_Task to complete_
Reproduce every line of the records below word for word, leaving out the pictures.

Records taken from a data source:
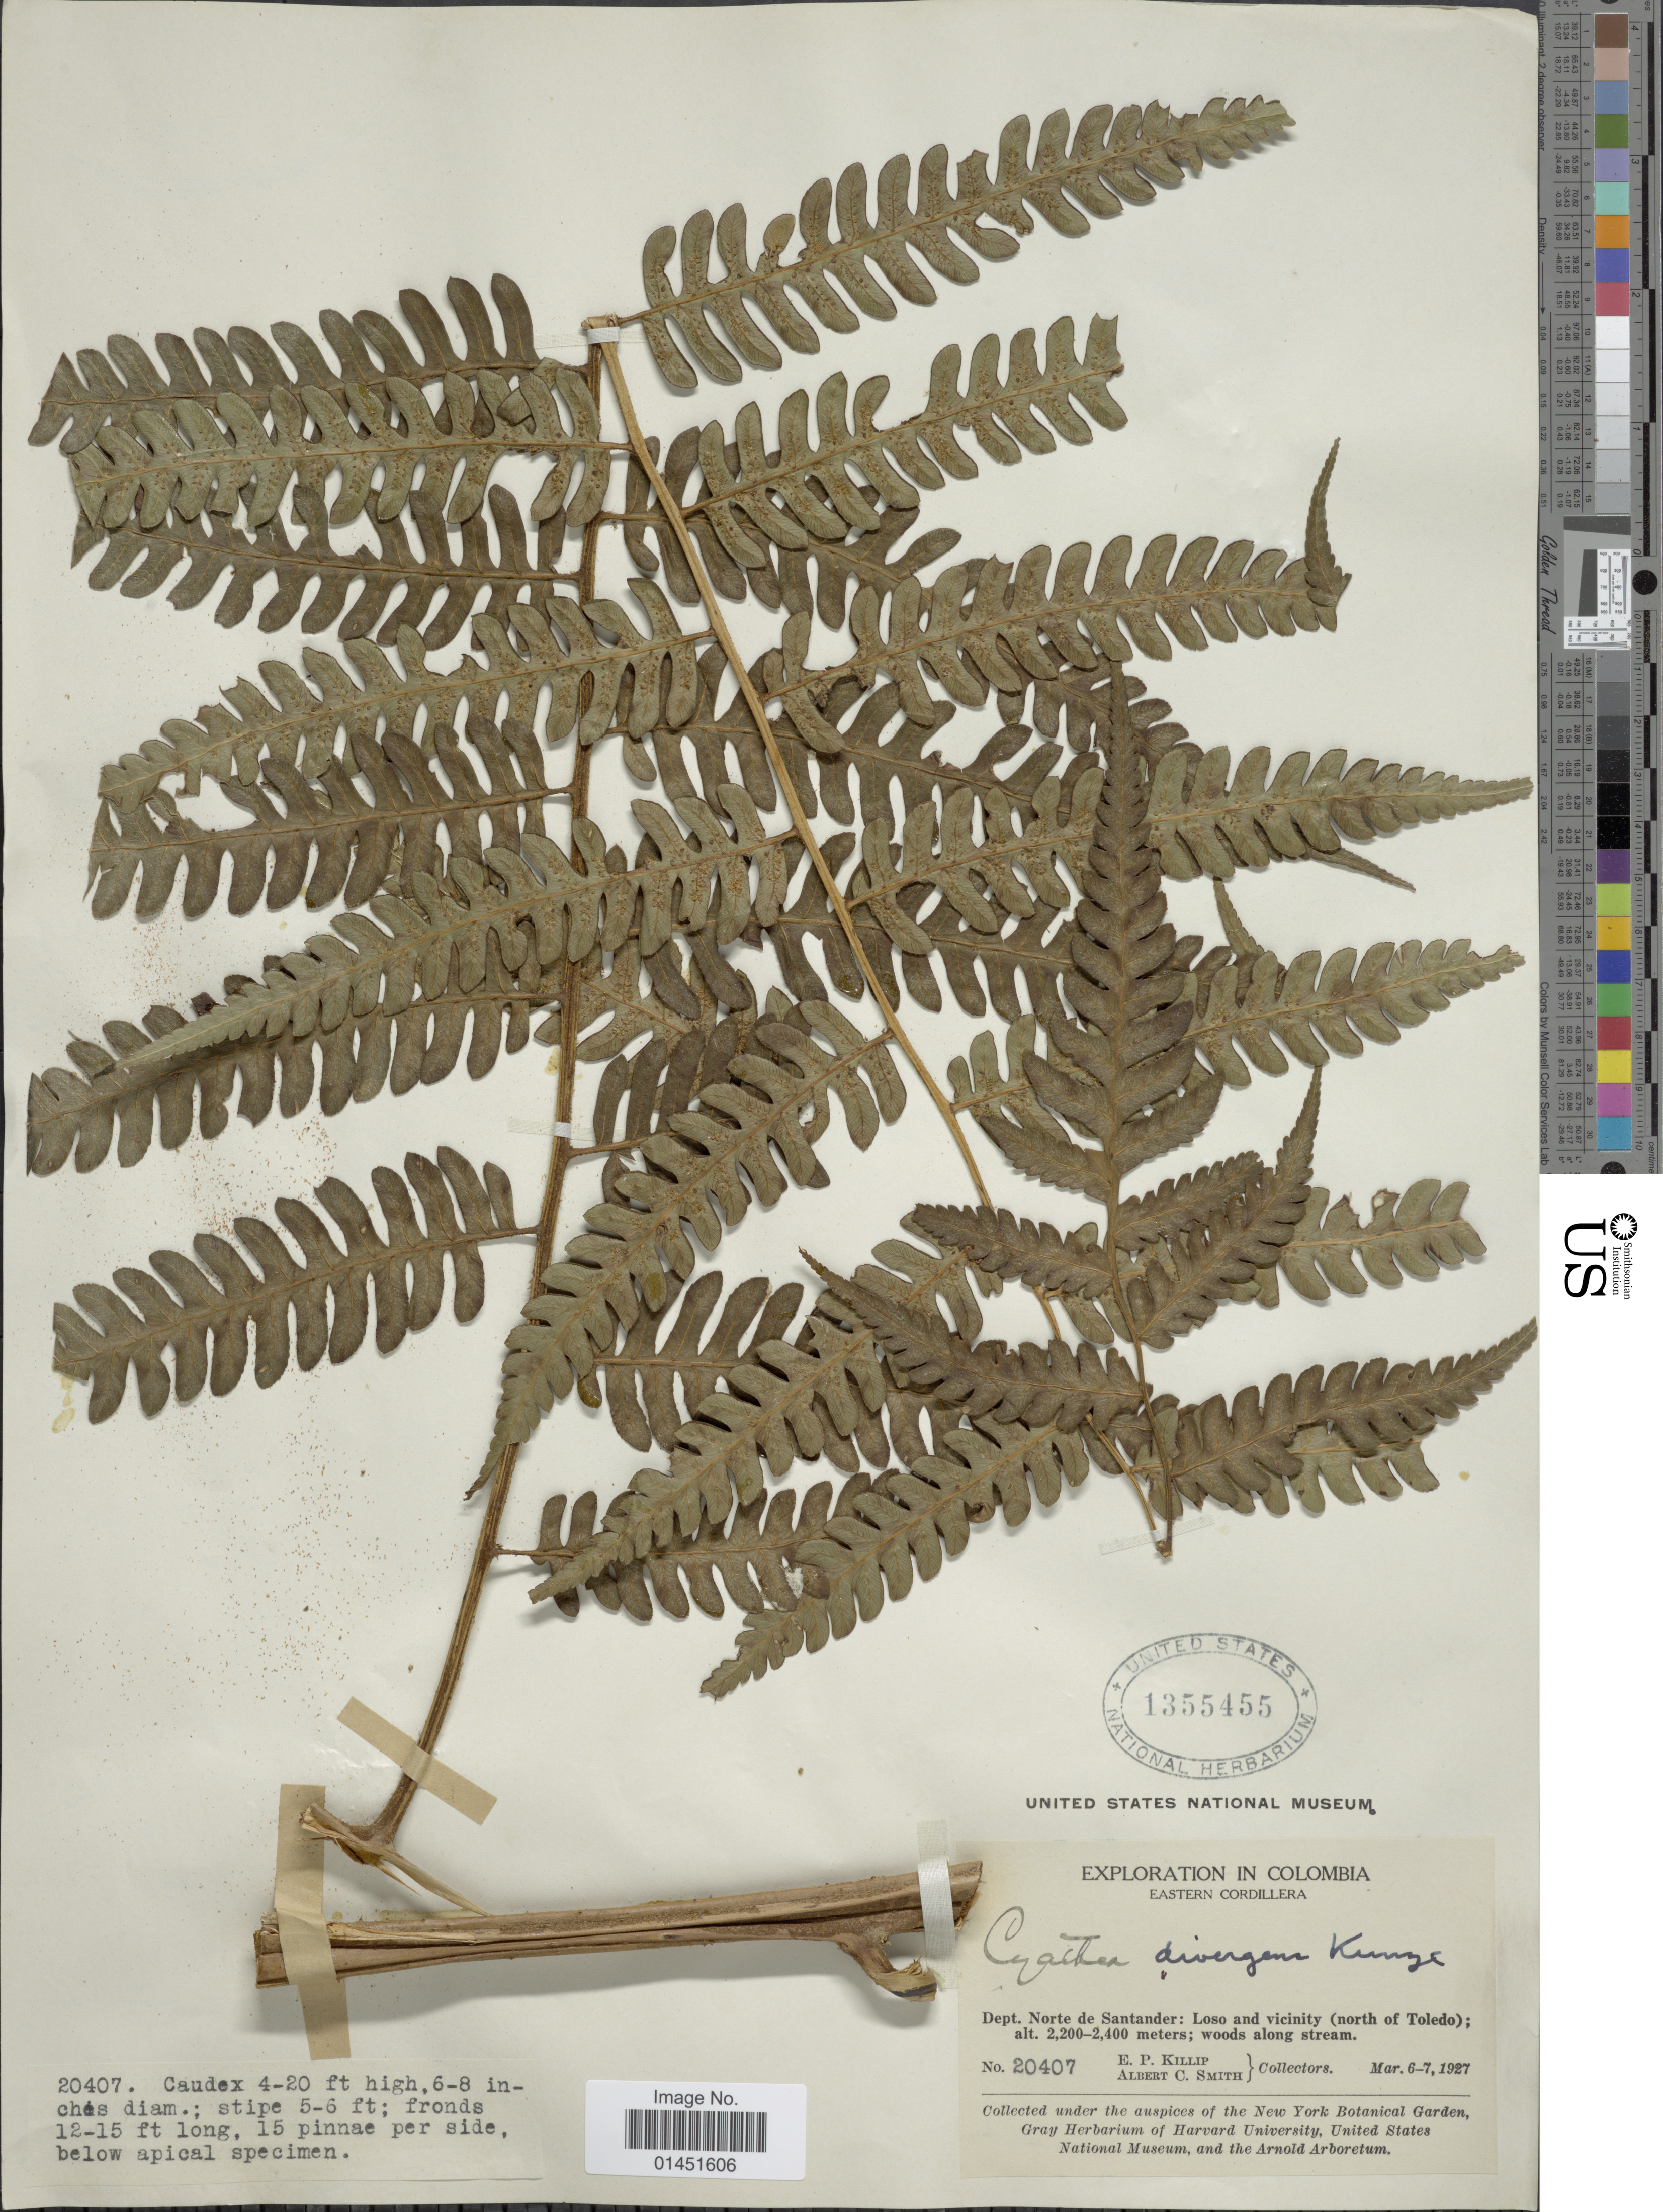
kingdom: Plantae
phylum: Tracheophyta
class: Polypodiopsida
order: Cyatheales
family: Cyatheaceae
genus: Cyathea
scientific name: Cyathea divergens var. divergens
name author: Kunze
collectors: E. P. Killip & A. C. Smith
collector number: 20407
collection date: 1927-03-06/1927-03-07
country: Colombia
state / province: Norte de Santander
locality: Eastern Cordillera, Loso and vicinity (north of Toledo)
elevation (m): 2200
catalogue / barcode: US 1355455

_Output below_
kingdom: Plantae
phylum: Tracheophyta
class: Polypodiopsida
order: Cyatheales
family: Cyatheaceae
genus: Cyathea
scientific name: Cyathea divergens var. divergens
name author: Kunze
collectors: E. P. Killip & A. C. Smith
collector number: 20407
collection date: 1927-03-06/1927-03-07
country: Colombia
state / province: Norte de Santander
locality: Eastern Cordillera, Loso and vicinity (north of Toledo)
elevation (m): 2200
catalogue / barcode: US 1355455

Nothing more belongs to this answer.